French judge Jean-Louis Bruguière ignored key elements that could have led to the conclusion that former Rwandan president Juvenal Habyarimana was killed by members of his camp, during the former’s investigation into the 1994 fatal attack on the president’s plane, an inquiry by two Belgian journalists has concluded.
The journalists, Catherine Lorsignol of Belgian RTBF television, and Philippe Brewaeys of Le Soir magazine, argue that the omission was apparently intended to cover up France’s role in the Genocide against the Tutsi, which claimed the lives of at least a million people in a space of 100 days.
Findings of their joint inquiry, contained in a book and documentary film, are expected to be released early this month.

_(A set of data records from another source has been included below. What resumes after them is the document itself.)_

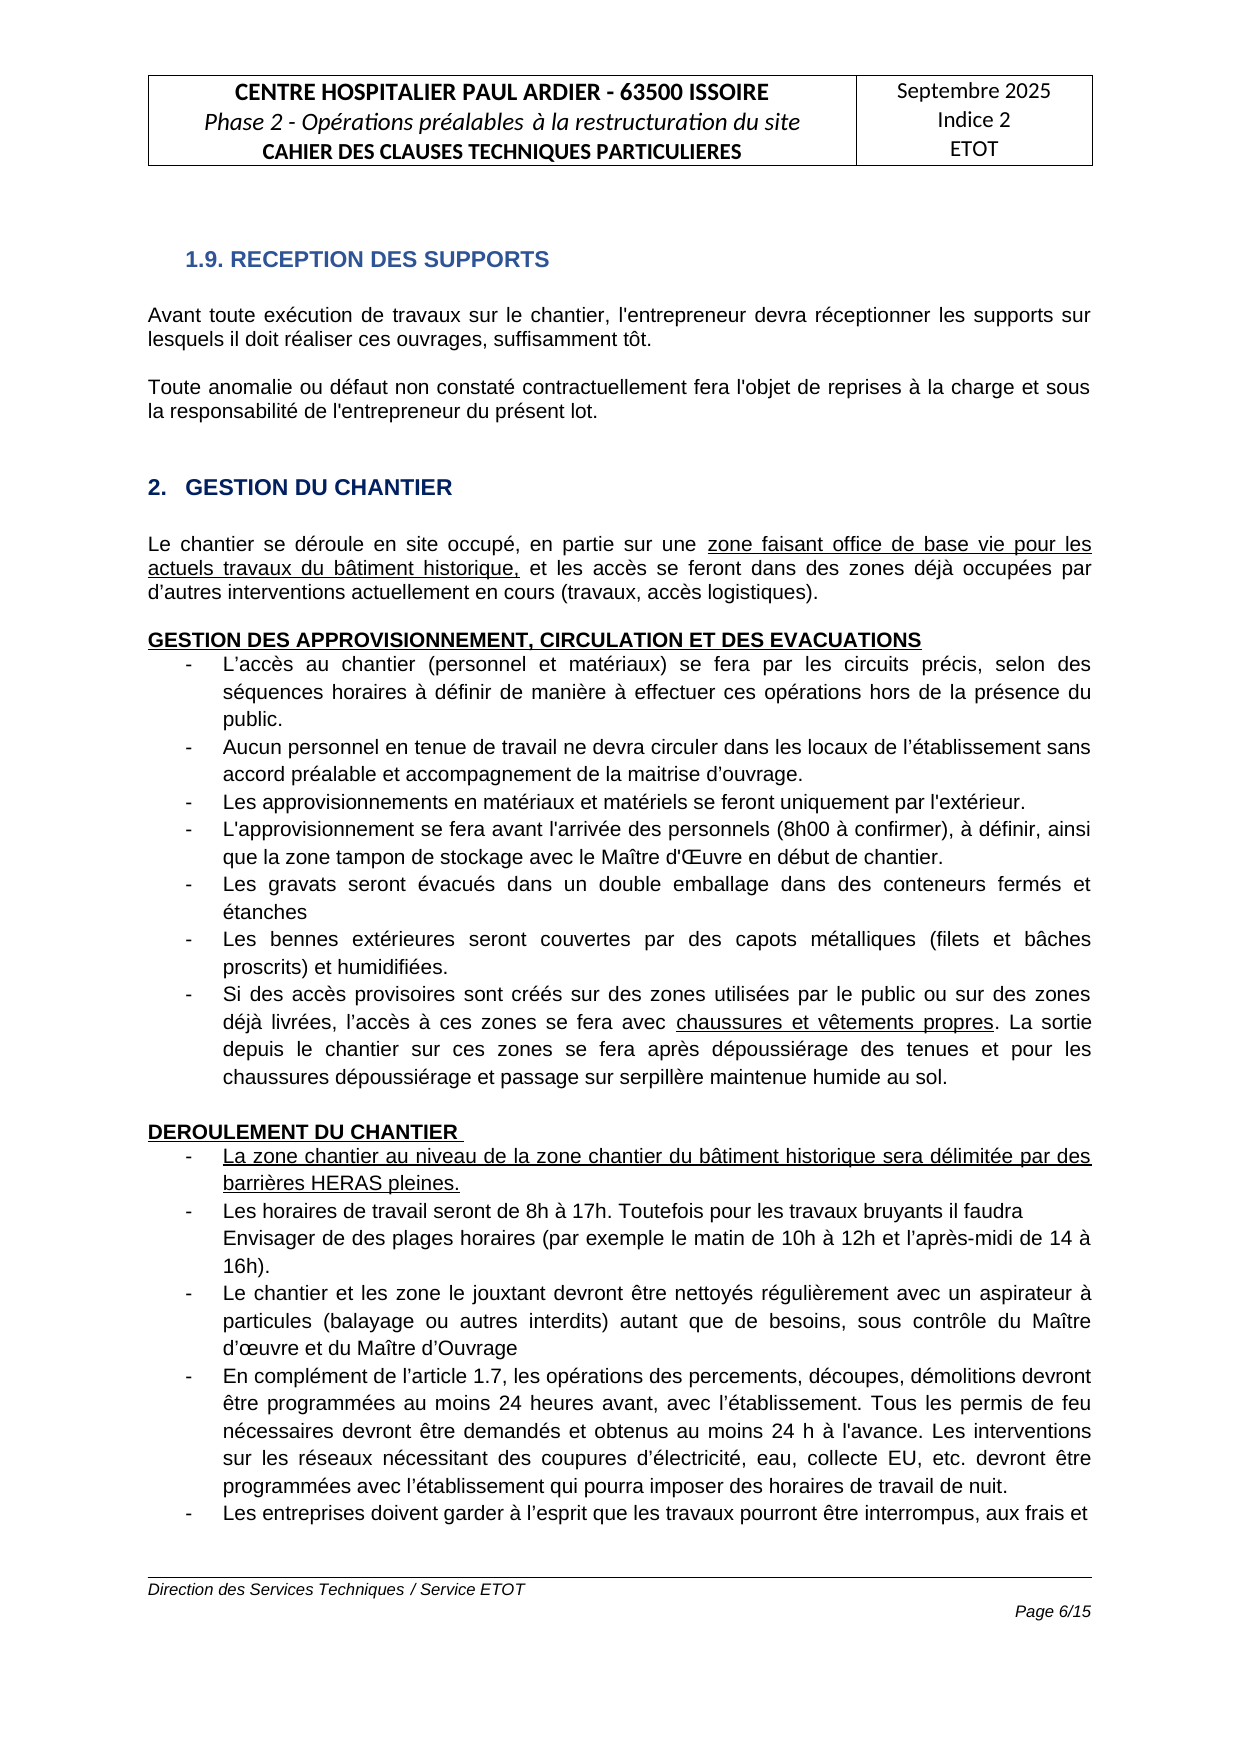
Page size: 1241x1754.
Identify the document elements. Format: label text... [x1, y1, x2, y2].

list Les bennes extérieures seront couvertes par des capots métalliques (filets et bâches proscrits) et humidifiées. [185, 927, 1092, 978]
list Si des accès provisoires sont créés sur des zones utilisées par le public ou sur des zones déjà livrées, l’accès à ces zones se fera avec chaussures et vêtements propres. La sortie depuis le chantier sur ces zones se fera après dépoussiérage des tenues et pour les chaussures dépoussiérage et passage sur serpillère maintenue humide au sol. [185, 982, 1092, 1088]
list L’accès au chantier (personnel et matériaux) se fera par les circuits précis, selon des séquences horaires à définir de manière à effectuer ces opérations hors de la présence du public. [185, 652, 1092, 731]
list Aucun personnel en tenue de travail ne devra circuler dans les locaux de l’établissement sans accord préalable et accompagnement de la maitrise d’ouvrage. [185, 734, 1092, 786]
text Toute anomalie ou défaut non constaté contractuellement fera l'objet de reprises à la charge et sous la responsabilité de l'entrepreneur du présent lot. [148, 375, 1092, 423]
subtitle GESTION DU CHANTIER [139, 472, 1101, 502]
list Envisager de des plages horaires (par exemple le matin de 10h à 12h et l’après-midi de 14 à 16h). [223, 1226, 1092, 1277]
list L'approvisionnement se fera avant l'arrivée des personnels (8h00 à confirmer), à définir, ainsi que la zone tampon de stockage avec le Maître d'Œuvre en début de chantier. [185, 817, 1092, 868]
list Le chantier et les zone le jouxtant devront être nettoyés régulièrement avec un aspirateur à particules (balayage ou autres interdits) autant que de besoins, sous contrôle du Maître d’œuvre et du Maître d’Ouvrage [185, 1281, 1092, 1360]
list Les approvisionnements en matériaux et matériels se feront uniquement par l'extérieur. [185, 789, 1092, 813]
text DEROULEMENT DU CHANTIER [148, 1119, 1092, 1143]
list En complément de l’article 1.7, les opérations des percements, découpes, démolitions devront être programmées au moins 24 heures avant, avec l’établissement. Tous les permis de feu nécessaires devront être demandés et obtenus au moins 24 h à l'avance. Les interventions sur les réseaux nécessitant des coupures d’électricité, eau, collecte EU, etc. devront être programmées avec l’établissement qui pourra imposer des horaires de travail de nuit. [185, 1363, 1092, 1497]
list La zone chantier au niveau de la zone chantier du bâtiment historique sera délimitée par des barrières HERAS pleines. [185, 1143, 1092, 1195]
text Avant toute exécution de travaux sur le chantier, l'entrepreneur devra réceptionner les supports sur lesquels il doit réaliser ces ouvrages, suffisamment tôt. [148, 303, 1092, 351]
list Les entreprises doivent garder à l’esprit que les travaux pourront être interrompus, aux frais et [185, 1501, 1092, 1525]
list Les horaires de travail seront de 8h à 17h. Toutefois pour les travaux bruyants il faudra [185, 1198, 1092, 1222]
text RECEPTION DES SUPPORTS [177, 244, 1101, 274]
text GESTION DES APPROVISIONNEMENT, CIRCULATION ET DES EVACUATIONS [148, 628, 1092, 652]
list Les gravats seront évacués dans un double emballage dans des conteneurs fermés et étanches [185, 872, 1092, 923]
text Le chantier se déroule en site occupé, en partie sur une zone faisant office de base vie pour les actuels travaux du bâtiment historique, et les accès se feront dans des zones déjà occupées par d’autres interventions actuellement en cours (travaux, accès logistiques). [148, 532, 1092, 604]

The journalists concluded that Bruguière acted out of the urge by some members of the French security apparatus such as intelligence officials, military officials, and politicians to cover up their links with the former genocidal regime in Rwanda and their subsequent role in the Genocide.
In 2006, ex-anti-terrorism judge Bruguière (top) accused members of the current government in Rwanda of involvement in the assassination of Habyarimana and his Burundian counterpart, Cyprien Ntaryamira, and issued arrest warrants against the accused based on the findings of his controversial investigation.

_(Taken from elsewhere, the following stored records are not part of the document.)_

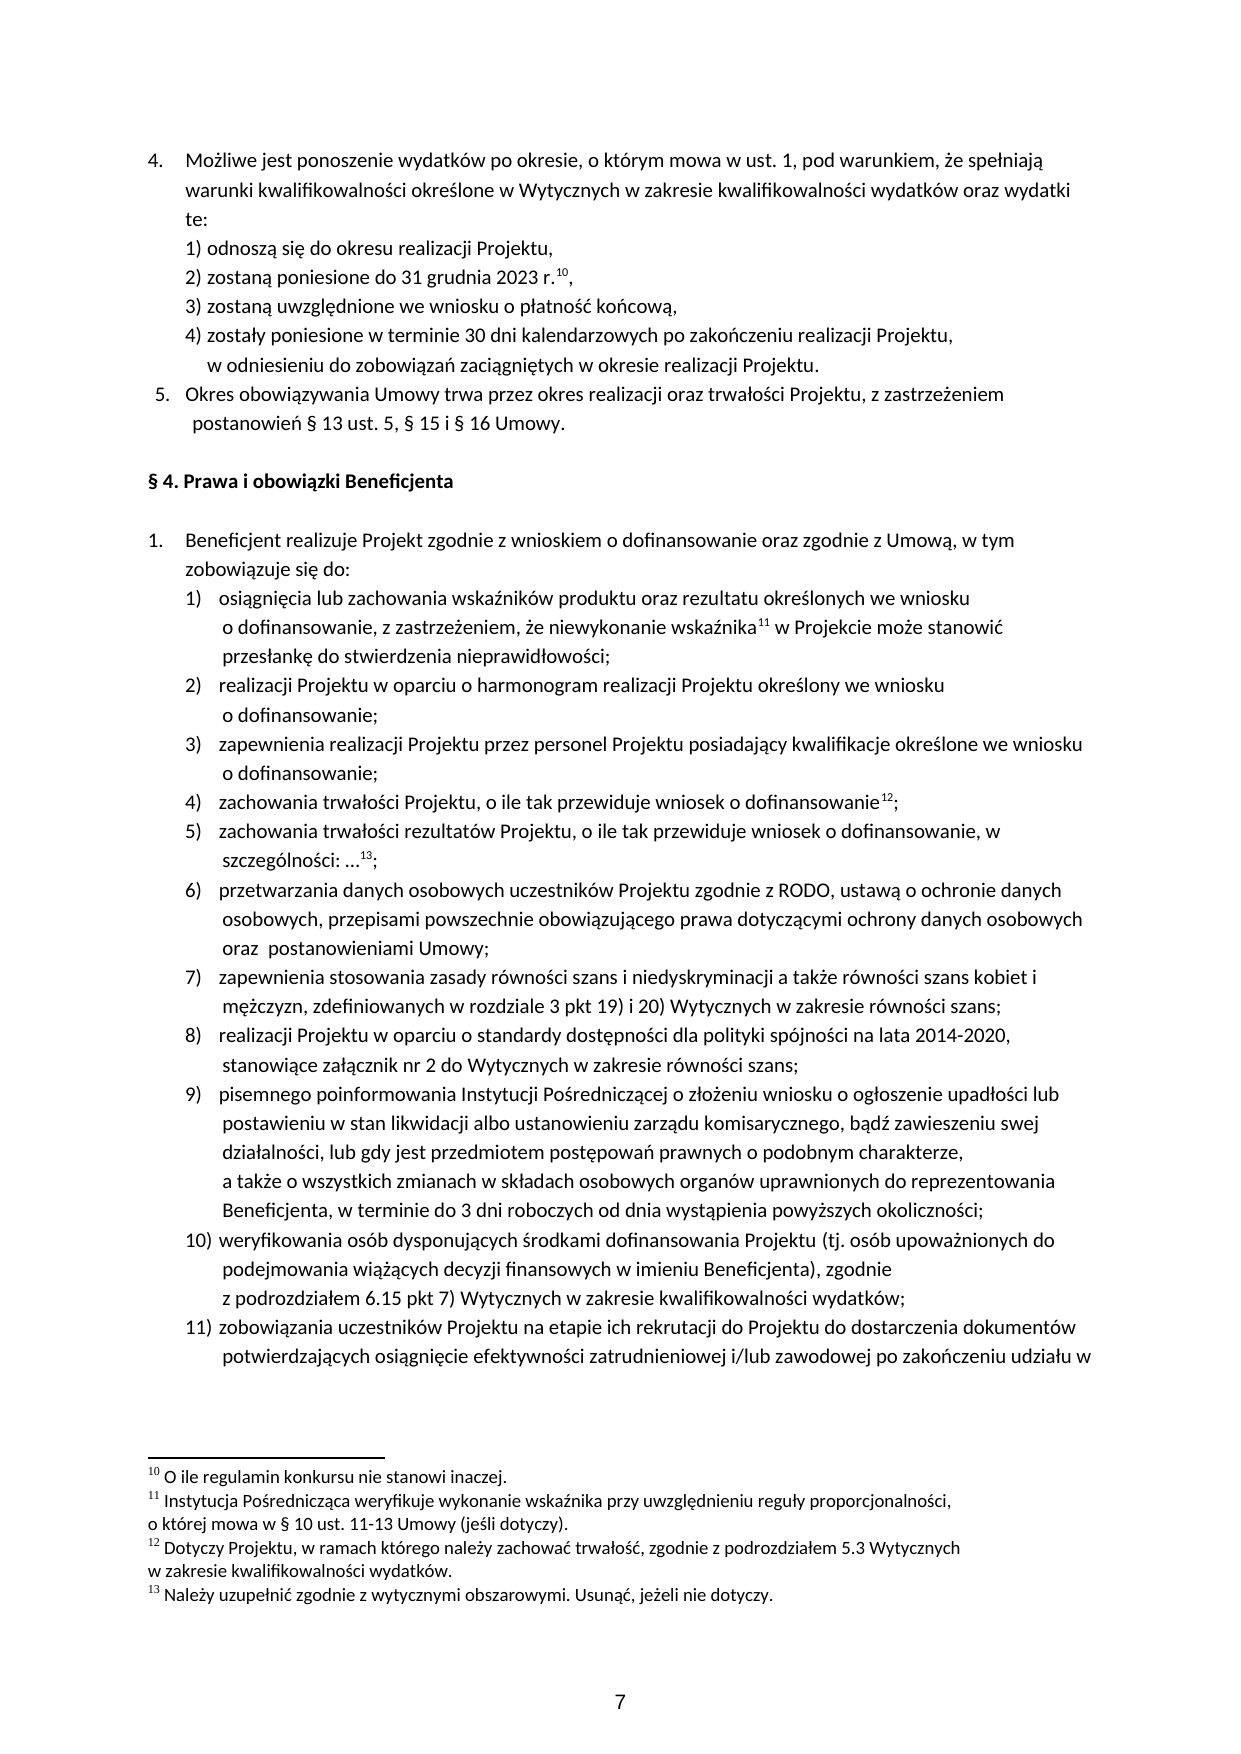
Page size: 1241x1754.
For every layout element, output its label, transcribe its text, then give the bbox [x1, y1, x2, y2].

list realizacji Projektu w oparciu o harmonogram realizacji Projektu określony we wniosku o dofinansowanie; [185, 673, 1092, 727]
list zostały poniesione w terminie 30 dni kalendarzowych po zakończeniu realizacji Projektu, w odniesieniu do zobowiązań zaciągniętych w okresie realizacji Projektu. [185, 323, 1092, 377]
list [185, 1314, 1092, 1369]
list Okres obowiązywania Umowy trwa przez okres realizacji oraz trwałości Projektu, z zastrzeżeniem postanowień § 13 ust. 5, § 15 i § 16 Umowy. [154, 381, 1092, 436]
list realizacji Projektu w oparciu o standardy dostępności dla polityki spójności na lata 2014-2020, stanowiące załącznik nr 2 do Wytycznych w zakresie równości szans; [185, 1023, 1092, 1077]
list osiągnięcia lub zachowania wskaźników produktu oraz rezultatu określonych we wniosku o dofinansowanie, z zastrzeżeniem, że niewykonanie wskaźnika w Projekcie może stanowić przesłankę do stwierdzenia nieprawidłowości; [185, 585, 1092, 669]
list zapewnienia stosowania zasady równości szans i niedyskryminacji a także równości szans kobiet i mężczyzn, zdefiniowanych w rozdziale 3 pkt 19) i 20) Wytycznych w zakresie równości szans; [185, 964, 1092, 1019]
list zachowania trwałości Projektu, o ile tak przewiduje wniosek o dofinansowanie; [185, 789, 1092, 815]
list zachowania trwałości rezultatów Projektu, o ile tak przewiduje wniosek o dofinansowanie, w szczególności: …; [185, 818, 1092, 873]
list pisemnego poinformowania Instytucji Pośredniczącej o złożeniu wniosku o ogłoszenie upadłości lub postawieniu w stan likwidacji albo ustanowieniu zarządu komisarycznego, bądź zawieszeniu swej działalności, lub gdy jest przedmiotem postępowań prawnych o podobnym charakterze, a także o wszystkich zmianach w składach osobowych organów uprawnionych do reprezentowania Beneficjenta, w terminie do 3 dni roboczych od dnia wystąpienia powyższych okoliczności; [185, 1081, 1092, 1223]
list odnoszą się do okresu realizacji Projektu, [185, 235, 1092, 261]
list Możliwe jest ponoszenie wydatków po okresie, o którym mowa w ust. 1, pod warunkiem, że spełniają warunki kwalifikowalności określone w Wytycznych w zakresie kwalifikowalności wydatków oraz wydatki te: [148, 148, 1092, 231]
list weryfikowania osób dysponujących środkami dofinansowania Projektu (tj. osób upoważnionych do podejmowania wiążących decyzji finansowych w imieniu Beneficjenta), zgodnie z podrozdziałem 6.15 pkt 7) Wytycznych w zakresie kwalifikowalności wydatków; [185, 1227, 1092, 1311]
list zostaną poniesione do 31 grudnia 2023 r., [185, 264, 1092, 290]
list zostaną uwzględnione we wniosku o płatność końcową, [185, 293, 1092, 319]
text § 4. Prawa i obowiązki Beneficjenta [148, 468, 1092, 494]
list przetwarzania danych osobowych uczestników Projektu zgodnie z RODO, ustawą o ochronie danych osobowych, przepisami powszechnie obowiązującego prawa dotyczącymi ochrony danych osobowych oraz postanowieniami Umowy; [185, 877, 1092, 961]
list Beneficjent realizuje Projekt zgodnie z wnioskiem o dofinansowanie oraz zgodnie z Umową, w tym zobowiązuje się do: [148, 527, 1092, 581]
list zapewnienia realizacji Projektu przez personel Projektu posiadający kwalifikacje określone we wniosku o dofinansowanie; [185, 731, 1092, 786]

For Lorsignol, the French manipulation of the facts of the downing of the plane had started right after the plane was shot down and the French judge’s flawed probe was a continuation of that “intoxication” of the public opinion.

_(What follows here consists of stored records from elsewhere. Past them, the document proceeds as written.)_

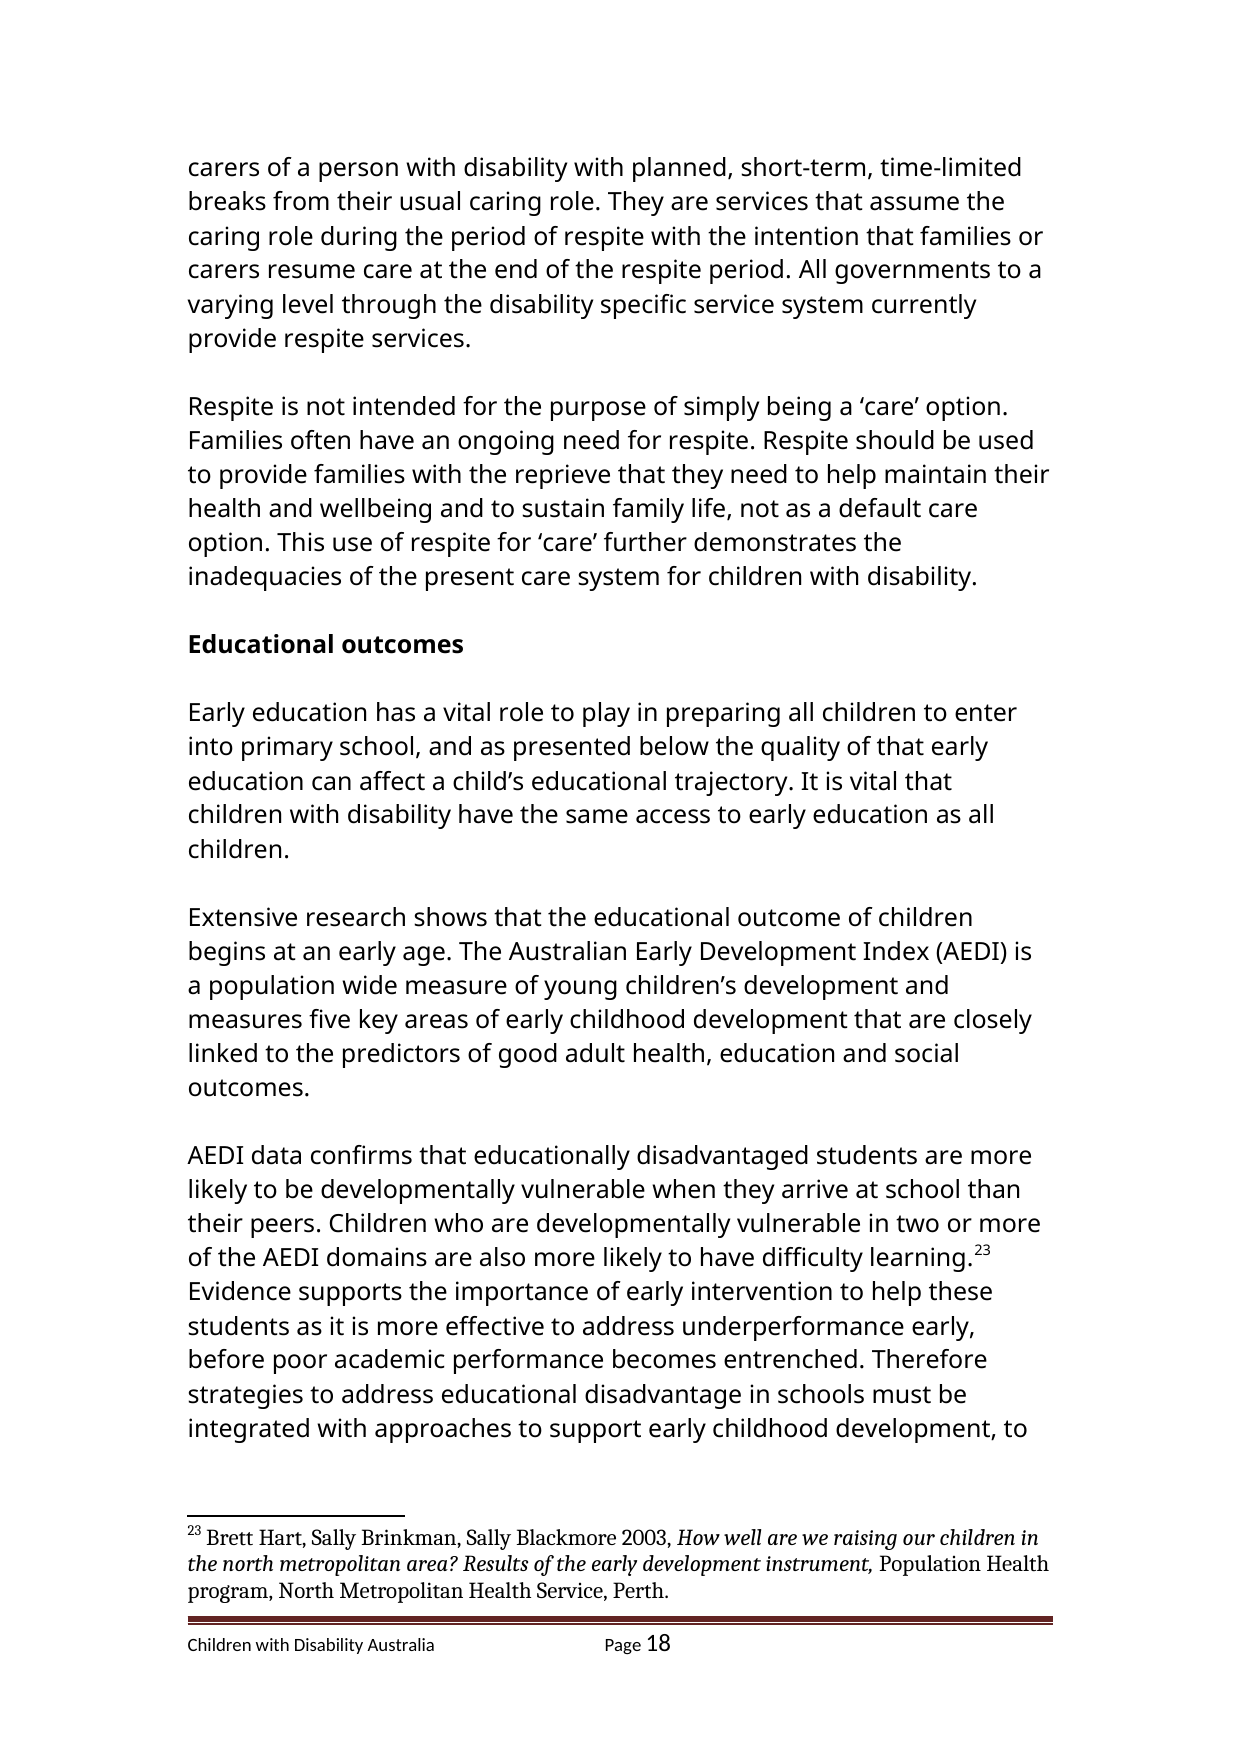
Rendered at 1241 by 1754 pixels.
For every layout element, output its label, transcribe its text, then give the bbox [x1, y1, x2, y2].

text Respite is not intended for the purpose of simply being a ‘care’ option. Families often have an ongoing need for respite. Respite should be used to provide families with the reprieve that they need to help maintain their health and wellbeing and to sustain family life, not as a default care option. This use of respite for ‘care’ further demonstrates the inadequacies of the present care system for children with disability. [187, 388, 1053, 593]
text Extensive research shows that the educational outcome of children begins at an early age. The Australian Early Development Index (AEDI) is a population wide measure of young children’s development and measures five key areas of early childhood development that are closely linked to the predictors of good adult health, education and social outcomes. [187, 899, 1053, 1104]
text Educational outcomes [187, 627, 1053, 661]
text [187, 1138, 1053, 1444]
text Early education has a vital role to play in preparing all children to enter into primary school, and as presented below the quality of that early education can affect a child’s educational trajectory. It is vital that children with disability have the same access to early education as all children. [187, 695, 1053, 865]
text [187, 150, 1053, 354]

“I think there are two hypotheses; either there is an active French complicity in the attack (of the former president), or the proximity of France with authors of the attack and the (subsequent) genocide incited her to blur tracks in the benefit of her allies,” she concluded.
The journalist’s film, Rwanda. Une intoxication française (French for, Rwanda. A French intoxication), will be first broadcast on Canal+ television on April 8 and RTBF on April 10. The book, entitled, Rwanda 1994, Noirs et Blancs menteurs (Rwanda 1994, Black and White Liars), was authored by Philippe Brewaeys and will hit shelves on Saturday.
Brewaeys’ Black and White Liars criticises the judge for undertaking his probe with a predetermined position to accuse senior officials of the current government in Rwanda of downing the Habyarimana’s Falcon 50 plane despite several documented evidence that the then Rwanda Patriotic Front fighters had no access to the area where missiles that downed the plane were shot from.
Place of launch
In his book, Brewaeys shows how reports by Belgian military intelligence officials, who were dispatched in Rwanda in April 1994, had already said “shots responsible for the accident (rockets or ground-air missiles) had come from around the Kanombe Military Camp, which was under the tight control of Habyarimana’s troops.
Current French anti-terrorist judges Marc Trévidic and Nathalie Poux, who replaced Bruguière on the plane crash file, have also identified Kanombe Barracks as the launch site of the missiles that brought down the former president’s plane.
The plane was shot down as it approached Kigali International Airport as Habyarimana returned from Tanzania.
“My intimate conviction is that this was a Franco-Rwandan affair destined to ruin the Arusha agreements. For extremists, these agreements meant the takeover of power in the medium term by Tutsis. They absolutely didn’t want them,” Brewaeys’ upcoming book quotes colonel André Vincent of the Belgian military intelligence, SGRS, as having told a Belgian military court in May, 1994.
The latest revelations and judges Trévidic and Poux’s findings corroborate the conclusions of Rwanda’s 2009 inquiry—by a panel led by former Chief Justice Jean Mutsinzi—into the attack.
A French court last month rejected a petition by Habyarimana’s widow, Agathe, challenging the findings of judges Trévidic and Poux’s investigation.